Since the $X_i$ are idd and continuous, every of the $n!$ orderings of the vector $(X_1,X_2,\dots,X_n)$ are equally likely. Given a permutation $\pi_1,\pi_2,\dots,\pi_n$ of $\{1,2,\dots,n\}$, call an index $i$ a record if $\pi_i>\pi_j$ for all $j<i$, with the convention that $1$ is always a record. Then $P(T(k)=n)$ is equal to the number of permutations $\pi$ of $\{1,2,\dots,n\}$ which have exactly $k$ records where one of the records is $n$, divided by ($n!$). There permutations all have $\pi_n=n$, so that we can instead count the number of permutations of $\{1,2,\dots,n-1\}$ with exactly $k-1$ records.

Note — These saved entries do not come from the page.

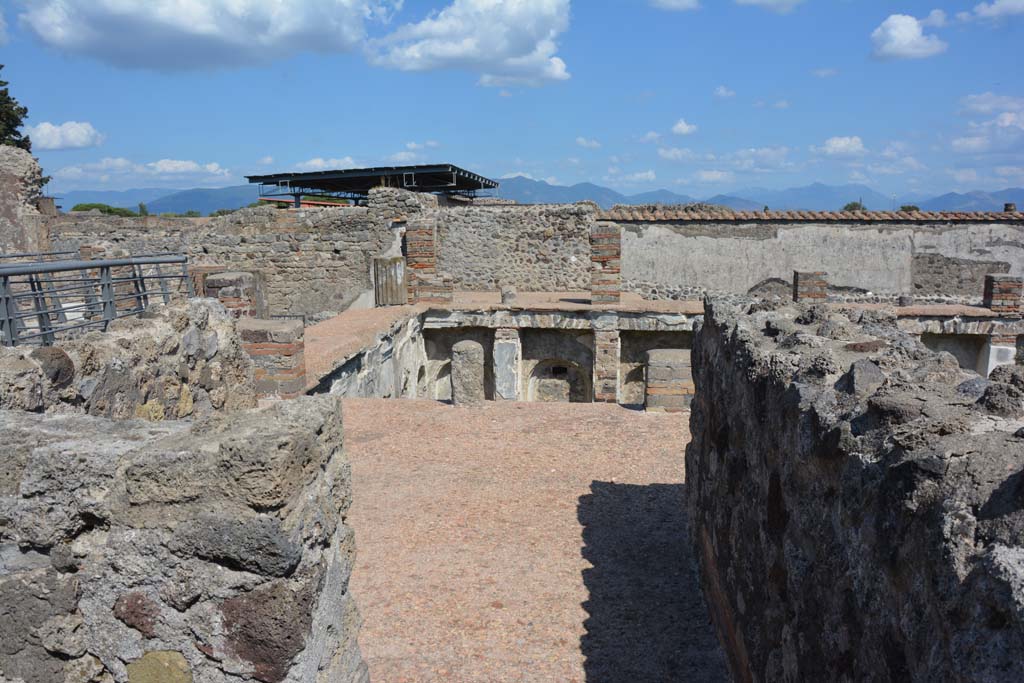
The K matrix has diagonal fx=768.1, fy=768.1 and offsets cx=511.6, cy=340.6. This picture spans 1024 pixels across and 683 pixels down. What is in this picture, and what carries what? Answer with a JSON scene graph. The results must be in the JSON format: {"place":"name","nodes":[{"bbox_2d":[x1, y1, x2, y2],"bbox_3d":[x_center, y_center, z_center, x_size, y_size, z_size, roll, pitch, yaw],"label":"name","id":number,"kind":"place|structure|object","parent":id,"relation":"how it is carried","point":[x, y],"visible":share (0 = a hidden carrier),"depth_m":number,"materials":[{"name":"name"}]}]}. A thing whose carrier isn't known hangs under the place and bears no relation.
{"place":"outdoors","nodes":[
{"label":"outdoors","id":0,"kind":"place"},
{"bbox_2d":[0,144,49,253],"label":"ruined wall","id":1,"kind":"structure","parent":0,"point":[15,190],"depth_m":14.86,"materials":[{"name":"stone"}]},
{"bbox_2d":[27,120,104,150],"label":"cloud","id":2,"kind":"structure","parent":0,"point":[85,132],"materials":[{"name":"white"}]},
{"bbox_2d":[0,297,254,420],"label":"stone wall","id":3,"kind":"structure","parent":0,"point":[199,303],"depth_m":4.74,"materials":[{"name":"grey stone"}]},
{"bbox_2d":[0,252,196,349],"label":"metal railing","id":4,"kind":"object","parent":3,"relation":"attached to","point":[125,263],"visible":0.83,"depth_m":5.97,"materials":[{"name":"grey metal"}]},
{"bbox_2d":[49,157,234,184],"label":"cloud","id":5,"kind":"structure","parent":0,"point":[165,166],"materials":[{"name":"white"}]},
{"bbox_2d":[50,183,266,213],"label":"mountain","id":6,"kind":"structure","parent":0,"point":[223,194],"materials":[{"name":"blue"}]},
{"bbox_2d":[0,398,364,682],"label":"stone wall","id":7,"kind":"structure","parent":0,"point":[309,435],"depth_m":2.11,"materials":[{"name":"grey stone"}]},
{"bbox_2d":[17,0,391,71],"label":"cloud","id":8,"kind":"structure","parent":0,"point":[111,40],"materials":[{"name":"white"}]},
{"bbox_2d":[34,194,608,318],"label":"stone wall","id":9,"kind":"structure","parent":0,"point":[303,253],"depth_m":16.64,"materials":[{"name":"grey stone"}]},
{"bbox_2d":[373,255,406,305],"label":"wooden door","id":10,"kind":"structure","parent":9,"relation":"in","point":[389,275],"depth_m":14.68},
{"bbox_2d":[293,156,363,171],"label":"cloud","id":11,"kind":"structure","parent":0,"point":[313,162],"materials":[{"name":"white"}]},
{"bbox_2d":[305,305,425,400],"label":"stone wall","id":12,"kind":"structure","parent":0,"point":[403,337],"depth_m":11.26,"materials":[{"name":"stone"}]},
{"bbox_2d":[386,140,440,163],"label":"cloud","id":13,"kind":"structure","parent":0,"point":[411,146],"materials":[{"name":"white"}]},
{"bbox_2d":[404,219,438,301],"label":"brick pillar","id":14,"kind":"structure","parent":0,"point":[409,251],"depth_m":15.16,"materials":[{"name":"red brick"}]},
{"bbox_2d":[413,273,454,302],"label":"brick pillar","id":15,"kind":"structure","parent":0,"point":[423,289],"depth_m":14.83,"materials":[{"name":"red brick"}]},
{"bbox_2d":[365,0,571,86],"label":"cloud","id":16,"kind":"structure","parent":0,"point":[451,50],"materials":[{"name":"white"}]},
{"bbox_2d":[0,0,1023,205],"label":"sky","id":17,"kind":"structure","parent":0,"point":[287,150],"materials":[{"name":"blue"}]},
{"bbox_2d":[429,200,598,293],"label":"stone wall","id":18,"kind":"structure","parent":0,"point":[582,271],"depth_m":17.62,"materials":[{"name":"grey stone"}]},
{"bbox_2d":[335,398,725,682],"label":"floor","id":19,"kind":"structure","parent":0,"point":[670,425],"materials":[{"name":"brown gravel"}]},
{"bbox_2d":[451,339,484,405],"bbox_3d":[-0.571,0.438,9.787,0.428,0.905,0.439,1,9,4],"label":"stone pillar","id":20,"kind":"structure","parent":19,"relation":"on","point":[473,351],"depth_m":9.60,"materials":[{"name":"grey stone"}]},
{"bbox_2d":[493,325,522,399],"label":"stone pillar","id":21,"kind":"structure","parent":19,"relation":"on","point":[503,349],"depth_m":12.95,"materials":[{"name":"white stone"}]},
{"bbox_2d":[592,325,620,403],"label":"brick pillar","id":22,"kind":"structure","parent":19,"relation":"on","point":[608,343],"depth_m":13.04,"materials":[{"name":"stone"}]},
{"bbox_2d":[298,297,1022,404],"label":"stone platform","id":23,"kind":"structure","parent":19,"relation":"on","point":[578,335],"depth_m":13.92,"materials":[{"name":"stone"}]},
{"bbox_2d":[429,359,452,399],"bbox_3d":[-1.220,0.923,15.186,1.094,1.451,0.427,1,9,4],"label":"arched niche","id":24,"kind":"object","parent":23,"relation":"in","point":[439,395],"visible":0.43,"depth_m":15.18,"materials":[{"name":"stone"}]},
{"bbox_2d":[500,286,516,304],"bbox_3d":[-0.071,-0.871,14.713,0.340,0.366,0.345,1,9,4],"label":"stone block","id":25,"kind":"object","parent":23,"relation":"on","point":[503,295],"visible":0.97,"depth_m":14.59,"materials":[{"name":"grey stone"}]},
{"bbox_2d":[526,357,589,402],"bbox_3d":[0.905,1.118,15.185,1.502,1.679,0.425,1,9,4],"label":"arched niche","id":26,"kind":"object","parent":23,"relation":"in","point":[566,399],"visible":0.68,"depth_m":15.19,"materials":[{"name":"stone"}]},
{"bbox_2d":[590,223,620,305],"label":"brick pillar","id":27,"kind":"structure","parent":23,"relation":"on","point":[604,245],"depth_m":13.91,"materials":[{"name":"red brick"}]},
{"bbox_2d":[620,364,645,404],"bbox_3d":[2.523,0.886,14.830,1.109,1.245,0.356,1,9,4],"label":"arched niche","id":28,"kind":"object","parent":23,"relation":"in","point":[634,397],"visible":0.51,"depth_m":14.86,"materials":[{"name":"stone"}]},
{"bbox_2d":[793,270,827,302],"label":"brick pillar","id":29,"kind":"structure","parent":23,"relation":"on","point":[810,281],"depth_m":13.80,"materials":[{"name":"brick"}]},
{"bbox_2d":[981,332,1017,374],"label":"pillar","id":30,"kind":"structure","parent":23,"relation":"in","point":[1006,351],"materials":[{"name":"white stone"}]},
{"bbox_2d":[982,274,1022,316],"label":"brick pillar","id":31,"kind":"structure","parent":23,"relation":"on","point":[1004,287],"depth_m":13.05,"materials":[{"name":"red brick"}]},
{"bbox_2d":[646,348,693,412],"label":"stone pillar","id":32,"kind":"structure","parent":19,"relation":"on","point":[666,357],"depth_m":9.39,"materials":[{"name":"stone"}]},
{"bbox_2d":[63,176,1023,214],"label":"mountain range","id":33,"kind":"structure","parent":0,"point":[948,198],"materials":[{"name":"blue"}]},
{"bbox_2d":[575,137,601,148],"label":"cloud","id":34,"kind":"structure","parent":0,"point":[594,144],"materials":[{"name":"white"}]},
{"bbox_2d":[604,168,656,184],"label":"cloud","id":35,"kind":"structure","parent":0,"point":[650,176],"materials":[{"name":"white"}]},
{"bbox_2d":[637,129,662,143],"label":"cloud","id":36,"kind":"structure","parent":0,"point":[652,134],"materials":[{"name":"white"}]},
{"bbox_2d":[650,0,700,10],"label":"cloud","id":37,"kind":"structure","parent":0,"point":[672,2],"materials":[{"name":"white"}]},
{"bbox_2d":[671,119,697,135],"label":"cloud","id":38,"kind":"structure","parent":0,"point":[682,124],"materials":[{"name":"white"}]},
{"bbox_2d":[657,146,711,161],"label":"cloud","id":39,"kind":"structure","parent":0,"point":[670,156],"materials":[{"name":"white"}]},
{"bbox_2d":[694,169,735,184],"label":"cloud","id":40,"kind":"structure","parent":0,"point":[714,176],"materials":[{"name":"white"}]},
{"bbox_2d":[713,86,735,98],"label":"cloud","id":41,"kind":"structure","parent":0,"point":[722,92],"materials":[{"name":"white"}]},
{"bbox_2d":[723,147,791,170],"label":"cloud","id":42,"kind":"structure","parent":0,"point":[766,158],"materials":[{"name":"white"}]},
{"bbox_2d":[732,0,803,11],"label":"cloud","id":43,"kind":"structure","parent":0,"point":[752,0],"materials":[{"name":"white"}]},
{"bbox_2d":[601,215,1023,305],"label":"plaster wall","id":44,"kind":"structure","parent":0,"point":[778,235],"depth_m":16.35,"materials":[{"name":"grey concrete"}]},
{"bbox_2d":[593,209,1023,222],"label":"tile roof","id":45,"kind":"structure","parent":44,"relation":"attached to","point":[886,214],"depth_m":16.64,"materials":[{"name":"tile"}]},
{"bbox_2d":[1003,202,1016,212],"bbox_3d":[11.409,-2.985,17.604,0.323,0.334,0.331,1,9,4],"label":"chimney","id":46,"kind":"object","parent":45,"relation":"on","point":[1006,210],"visible":0.6,"depth_m":17.51,"materials":[{"name":"brick"}]},
{"bbox_2d":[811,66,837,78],"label":"cloud","id":47,"kind":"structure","parent":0,"point":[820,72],"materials":[{"name":"white"}]},
{"bbox_2d":[813,135,866,158],"label":"cloud","id":48,"kind":"structure","parent":0,"point":[838,146],"materials":[{"name":"white"}]},
{"bbox_2d":[684,295,1023,682],"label":"stone wall","id":49,"kind":"structure","parent":0,"point":[762,401],"depth_m":2.34,"materials":[{"name":"stone"}]},
{"bbox_2d":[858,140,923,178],"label":"cloud","id":50,"kind":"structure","parent":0,"point":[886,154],"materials":[{"name":"white"}]},
{"bbox_2d":[870,12,947,61],"label":"cloud","id":51,"kind":"structure","parent":0,"point":[914,24],"materials":[{"name":"white"}]},
{"bbox_2d":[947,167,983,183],"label":"cloud","id":52,"kind":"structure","parent":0,"point":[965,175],"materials":[{"name":"white"}]},
{"bbox_2d":[951,93,1023,156],"label":"cloud","id":53,"kind":"structure","parent":0,"point":[1004,124],"materials":[{"name":"white"}]},
{"bbox_2d":[959,0,1023,22],"label":"cloud","id":54,"kind":"structure","parent":0,"point":[992,8],"materials":[{"name":"white"}]},
{"bbox_2d":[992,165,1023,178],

It turns out that there is not a nice closed formula for the number of these permutations. They are known as the Stirling numbers of the first kind, written either as $s(n,k)$ or $n\brack k$. That is,
$$
\boxed{P(T(k)=n)=\frac1{n!}{n-1\brack k-1}.}
$$
The Stirling numbers can be computed recusively using
$$
{n\brack k}={n-1\brack k-1}+(n-1){n-1 \brack k},\\{0\brack0}=1,\qquad{0\brack n}=0\quad\text{ for }n>0.
$$
Fun fact: the expected value of $T_2$ is infinity. Therefore, if you are selling your car and $X_i$ is the amount of money that the $i^\text{th}$ person you talked to offered for the car, then the expected time it takes to get an offer better than your first offer is infinite!